Vietnam was over, though the vets were struggling with their various personal horrors. Nixon had resigned, leaving a mistrustful America in his wake. And up here in Canada, we were dealing with a Prime Minister who was often more playboy than politician. Lumet’s searing film, from an original screenplay by Paddy Chayevsky, was timely indeed.
Whispers of a posthumous Oscar have circulated Heath Ledger’s performance in “The Dark Knight” for weeks now, bringing Finch’s seizure of the Best Actor trophy back to the forefront of discussion.
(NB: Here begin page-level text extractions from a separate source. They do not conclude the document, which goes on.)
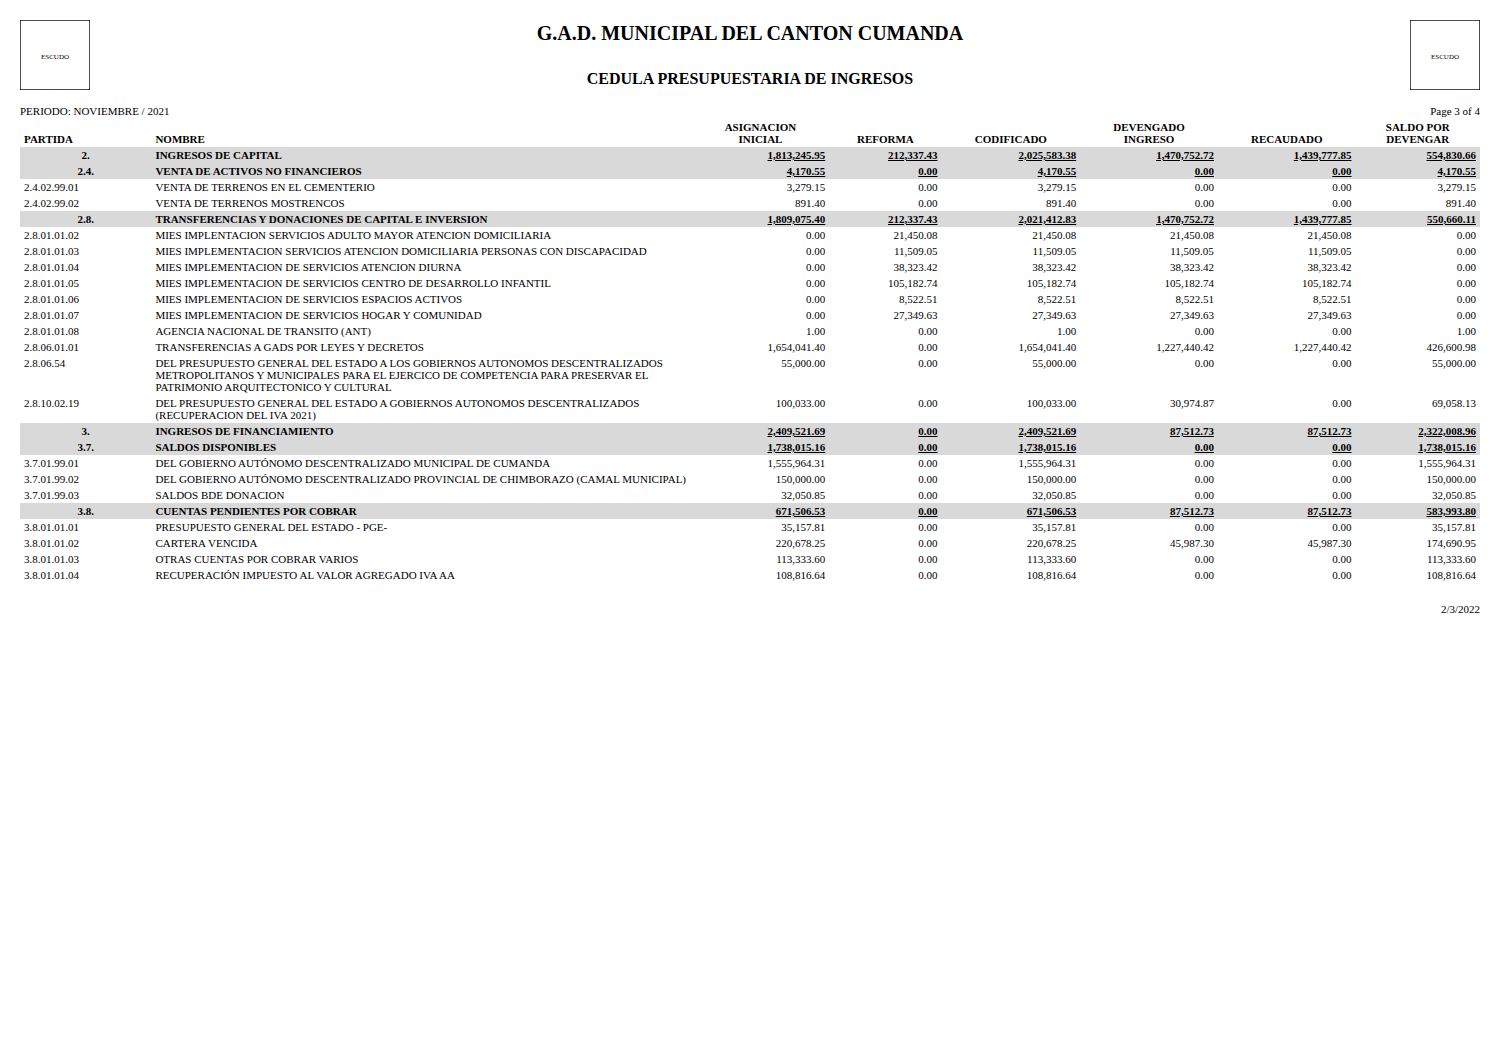G.A.D. MUNICIPAL DEL CANTON CUMANDA
CEDULA PRESUPUESTARIA DE INGRESOS
PERIODO: NOVIEMBRE / 2021 Page 3 of 4
| PARTIDA | NOMBRE | ASIGNACION INICIAL | REFORMA | CODIFICADO | DEVENGADO INGRESO | RECAUDADO | SALDO POR DEVENGAR |
| --- | --- | --- | --- | --- | --- | --- | --- |
| 2. | INGRESOS DE CAPITAL | 1,813,245.95 | 212,337.43 | 2,025,583.38 | 1,470,752.72 | 1,439,777.85 | 554,830.66 |
| 2.4. | VENTA DE ACTIVOS NO FINANCIEROS | 4,170.55 | 0.00 | 4,170.55 | 0.00 | 0.00 | 4,170.55 |
| 2.4.02.99.01 | VENTA DE TERRENOS EN EL CEMENTERIO | 3,279.15 | 0.00 | 3,279.15 | 0.00 | 0.00 | 3,279.15 |
| 2.4.02.99.02 | VENTA DE TERRENOS MOSTRENCOS | 891.40 | 0.00 | 891.40 | 0.00 | 0.00 | 891.40 |
| 2.8. | TRANSFERENCIAS Y DONACIONES DE CAPITAL E INVERSION | 1,809,075.40 | 212,337.43 | 2,021,412.83 | 1,470,752.72 | 1,439,777.85 | 550,660.11 |
| 2.8.01.01.02 | MIES IMPLENTACION SERVICIOS ADULTO MAYOR ATENCION DOMICILIARIA | 0.00 | 21,450.08 | 21,450.08 | 21,450.08 | 21,450.08 | 0.00 |
| 2.8.01.01.03 | MIES IMPLEMENTACION SERVICIOS ATENCION DOMICILIARIA PERSONAS CON DISCAPACIDAD | 0.00 | 11,509.05 | 11,509.05 | 11,509.05 | 11,509.05 | 0.00 |
| 2.8.01.01.04 | MIES IMPLEMENTACION DE SERVICIOS ATENCION DIURNA | 0.00 | 38,323.42 | 38,323.42 | 38,323.42 | 38,323.42 | 0.00 |
| 2.8.01.01.05 | MIES IMPLEMENTACION DE SERVICIOS CENTRO DE DESARROLLO INFANTIL | 0.00 | 105,182.74 | 105,182.74 | 105,182.74 | 105,182.74 | 0.00 |
| 2.8.01.01.06 | MIES IMPLEMENTACION DE SERVICIOS ESPACIOS ACTIVOS | 0.00 | 8,522.51 | 8,522.51 | 8,522.51 | 8,522.51 | 0.00 |
| 2.8.01.01.07 | MIES IMPLEMENTACION DE SERVICIOS HOGAR Y COMUNIDAD | 0.00 | 27,349.63 | 27,349.63 | 27,349.63 | 27,349.63 | 0.00 |
| 2.8.01.01.08 | AGENCIA NACIONAL DE TRANSITO (ANT) | 1.00 | 0.00 | 1.00 | 0.00 | 0.00 | 1.00 |
| 2.8.06.01.01 | TRANSFERENCIAS A GADS POR LEYES Y DECRETOS | 1,654,041.40 | 0.00 | 1,654,041.40 | 1,227,440.42 | 1,227,440.42 | 426,600.98 |
| 2.8.06.54 | DEL PRESUPUESTO GENERAL DEL ESTADO A LOS GOBIERNOS AUTONOMOS DESCENTRALIZADOS METROPOLITANOS Y MUNICIPALES PARA EL EJERCICO DE COMPETENCIA PARA PRESERVAR EL PATRIMONIO ARQUITECTONICO Y CULTURAL | 55,000.00 | 0.00 | 55,000.00 | 0.00 | 0.00 | 55,000.00 |
| 2.8.10.02.19 | DEL PRESUPUESTO GENERAL DEL ESTADO A GOBIERNOS AUTONOMOS DESCENTRALIZADOS (RECUPERACION DEL IVA 2021) | 100,033.00 | 0.00 | 100,033.00 | 30,974.87 | 0.00 | 69,058.13 |
| 3. | INGRESOS DE FINANCIAMIENTO | 2,409,521.69 | 0.00 | 2,409,521.69 | 87,512.73 | 87,512.73 | 2,322,008.96 |
| 3.7. | SALDOS DISPONIBLES | 1,738,015.16 | 0.00 | 1,738,015.16 | 0.00 | 0.00 | 1,738,015.16 |
| 3.7.01.99.01 | DEL GOBIERNO AUTÓNOMO DESCENTRALIZADO MUNICIPAL DE CUMANDA | 1,555,964.31 | 0.00 | 1,555,964.31 | 0.00 | 0.00 | 1,555,964.31 |
| 3.7.01.99.02 | DEL GOBIERNO AUTÓNOMO DESCENTRALIZADO PROVINCIAL DE CHIMBORAZO (CAMAL MUNICIPAL) | 150,000.00 | 0.00 | 150,000.00 | 0.00 | 0.00 | 150,000.00 |
| 3.7.01.99.03 | SALDOS BDE DONACION | 32,050.85 | 0.00 | 32,050.85 | 0.00 | 0.00 | 32,050.85 |
| 3.8. | CUENTAS PENDIENTES POR COBRAR | 671,506.53 | 0.00 | 671,506.53 | 87,512.73 | 87,512.73 | 583,993.80 |
| 3.8.01.01.01 | PRESUPUESTO GENERAL DEL ESTADO - PGE- | 35,157.81 | 0.00 | 35,157.81 | 0.00 | 0.00 | 35,157.81 |
| 3.8.01.01.02 | CARTERA VENCIDA | 220,678.25 | 0.00 | 220,678.25 | 45,987.30 | 45,987.30 | 174,690.95 |
| 3.8.01.01.03 | OTRAS CUENTAS POR COBRAR VARIOS | 113,333.60 | 0.00 | 113,333.60 | 0.00 | 0.00 | 113,333.60 |
| 3.8.01.01.04 | RECUPERACIÓN IMPUESTO AL VALOR AGREGADO IVA AA | 108,816.64 | 0.00 | 108,816.64 | 0.00 | 0.00 | 108,816.64 |
2/3/2022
But was Finch’s win a recognition of the performance or was it fueled by his unfortunate dead in January of 1977?
His role was hardly a lead, but Finch insisted on being campaigned as such, rather than supporting, which is where he belonged. William Holden was arguably the true male lead of the film, and brilliant in the part. When Finch passed away, as hard as this sounds, then and only then did he become the frontrunner.
In the throes of a nervous breakdown, believing the voices he hears to be that of God, on screen less than the un-nominated Robert Duvall, Finch managed a victory I would wager squeezed out a number of more deserving portrayals.
Among them, no less than Robert De Niro for his astonishing work as Travis Bickle in “Taxi Driver,” one of the greatest performances ever put on film. And we knew that back then.
Though it’s an easy performance to dismiss now, Sylvester Stallone’s work in “Rocky” was unlike anything we had ever seen at the time and I remember comparisons to Marlon Brando!
William Holden was a more worthy contender opposite Finch in the film, and the wild card (if Finch was not) was Giancarlo Gianninni in Lina Wertmuller’s masterpiece “Seven Beauties.”
Strangely absent from the roster was the Duke’s swan song performance as a dying gunslinger in Don Siegel’s “The Shootist” and Dustin Hoffman as a pursued student in John Schlesinger’s thriller “Marathon Man”.
Now, before the guns get turned on me for this opinion of the late Mr. Finch, let me say that I think his performance is very good. I have no quibble with his work. But it’s simply not a lead role, and if qualified as such, certainly didn’t deserve to beat out Robert De Niro’s classic work.
But he did, in one of those pitiful Hollywood sentiments that give old men like George Burns Oscars for playing old men like George Burns. It drives me crazy.